_Your assignment:_ Select each line in the entries below that contains the string "actual", and copy those lines. Letter case matters.

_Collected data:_
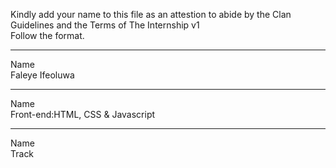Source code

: 
Kindly add your name to this file as an attestion to abide by the Clan Guidelines and the Terms of The Internship v1
<br/> Follow the format.<br/> 
___
Name <br/>
Faleye Ifeoluwa
___
Name <br/>
Front-end:HTML, CSS & Javascript
___
Name <br/>
Track
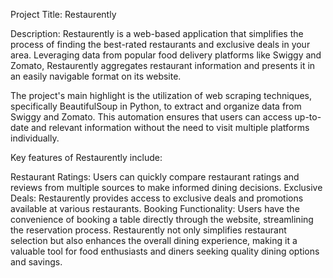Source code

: Project Title: Restaurently

Description:
Restaurently is a web-based application that simplifies the process of finding the best-rated restaurants and exclusive deals in your area. Leveraging data from popular food delivery platforms like Swiggy and Zomato, Restaurently aggregates restaurant information and presents it in an easily navigable format on its website.

The project's main highlight is the utilization of web scraping techniques, specifically BeautifulSoup in Python, to extract and organize data from Swiggy and Zomato. This automation ensures that users can access up-to-date and relevant information without the need to visit multiple platforms individually.

Key features of Restaurently include:

Restaurant Ratings: Users can quickly compare restaurant ratings and reviews from multiple sources to make informed dining decisions.
Exclusive Deals: Restaurently provides access to exclusive deals and promotions available at various restaurants.
Booking Functionality: Users have the convenience of booking a table directly through the website, streamlining the reservation process.
Restaurently not only simplifies restaurant selection but also enhances the overall dining experience, making it a valuable tool for food enthusiasts and diners seeking quality dining options and savings.
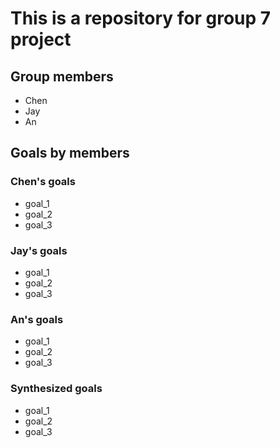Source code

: # This is a repository for group 7 project

## Group members
- Chen
- Jay
- An

## Goals by members
### Chen's goals
- goal_1
- goal_2
- goal_3

### Jay's goals
- goal_1
- goal_2
- goal_3

### An's goals
- goal_1
- goal_2
- goal_3

### Synthesized goals 
- goal_1
- goal_2
- goal_3
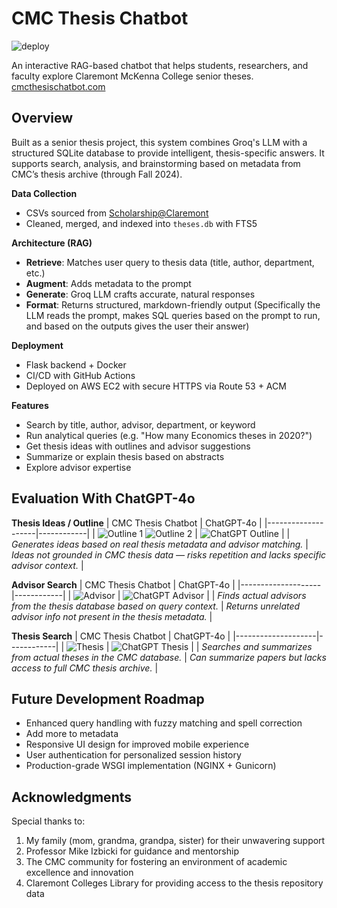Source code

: # CMC Thesis Chatbot

![deploy](https://github.com/luisgomez214/CMC_Thesis_Chatbot/actions/workflows/deploy.yml/badge.svg)

An interactive RAG-based chatbot that helps students, researchers, and faculty explore Claremont McKenna College senior theses. [cmcthesischatbot.com](https://cmcthesischatbot.com)

## Overview

Built as a senior thesis project, this system combines Groq's LLM with a structured SQLite database to provide intelligent, thesis-specific answers. It supports search, analysis, and brainstorming based on metadata from CMC’s thesis archive (through Fall 2024).
 

**Data Collection**  
   - CSVs sourced from [Scholarship@Claremont](https://scholarship.claremont.edu)  
   - Cleaned, merged, and indexed into `theses.db` with FTS5

**Architecture (RAG)**  
   - **Retrieve**: Matches user query to thesis data (title, author, department, etc.)  
   - **Augment**: Adds metadata to the prompt  
   - **Generate**: Groq LLM crafts accurate, natural responses  
   - **Format**: Returns structured, markdown-friendly output
(Specifically the LLM reads the prompt, makes SQL queries based on the prompt to run, and based on the outputs gives the user their answer)

**Deployment**  
   - Flask backend + Docker  
   - CI/CD with GitHub Actions  
   - Deployed on AWS EC2 with secure HTTPS via Route 53 + ACM

**Features**

-  Search by title, author, advisor, department, or keyword  
-  Run analytical queries (e.g. "How many Economics theses in 2020?")  
-  Get thesis ideas with outlines and advisor suggestions  
-  Summarize or explain thesis based on abstracts  
-  Explore advisor expertise  

## Evaluation With ChatGPT-4o

**Thesis Ideas / Outline**
| CMC Thesis Chatbot | ChatGPT-4o |
|--------------------|------------|
| ![Outline 1](screenshots/outline1.png) ![Outline 2](screenshots/outline2.png) | ![ChatGPT Outline](screenshots/CheckOutline.png) |
| *Generates ideas based on real thesis metadata and advisor matching.* | *Ideas not grounded in CMC thesis data — risks repetition and lacks specific advisor context.* |

**Advisor Search**
| CMC Thesis Chatbot | ChatGPT-4o |
|--------------------|------------|
| ![Advisor](screenshots/advisor.png) | ![ChatGPT Advisor](screenshots/CheckAdvisor.png) |
| *Finds actual advisors from the thesis database based on query context.* | *Returns unrelated advisor info not present in the thesis metadata.* |

**Thesis Search**
| CMC Thesis Chatbot | ChatGPT-4o |
|--------------------|------------|
| ![Thesis](screenshots/thesis.png) | ![ChatGPT Thesis](screenshots/CheckThesis.png) |
| *Searches and summarizes from actual theses in the CMC database.* | *Can summarize papers but lacks access to full CMC thesis archive.* |



## Future Development Roadmap

- Enhanced query handling with fuzzy matching and spell correction
- Add more to metadata
- Responsive UI design for improved mobile experience
- User authentication for personalized session history
- Production-grade WSGI implementation (NGINX + Gunicorn)

## Acknowledgments

Special thanks to:
1. My family (mom, grandma, grandpa, sister) for their unwavering support
2. Professor Mike Izbicki for guidance and mentorship
3. The CMC community for fostering an environment of academic excellence and innovation
4. Claremont Colleges Library for providing access to the thesis repository data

_Result for this exercise:_
| *Finds actual advisors from the thesis database based on query context.* | *Returns unrelated advisor info not present in the thesis metadata.* |
| *Searches and summarizes from actual theses in the CMC database.* | *Can summarize papers but lacks access to full CMC thesis archive.* |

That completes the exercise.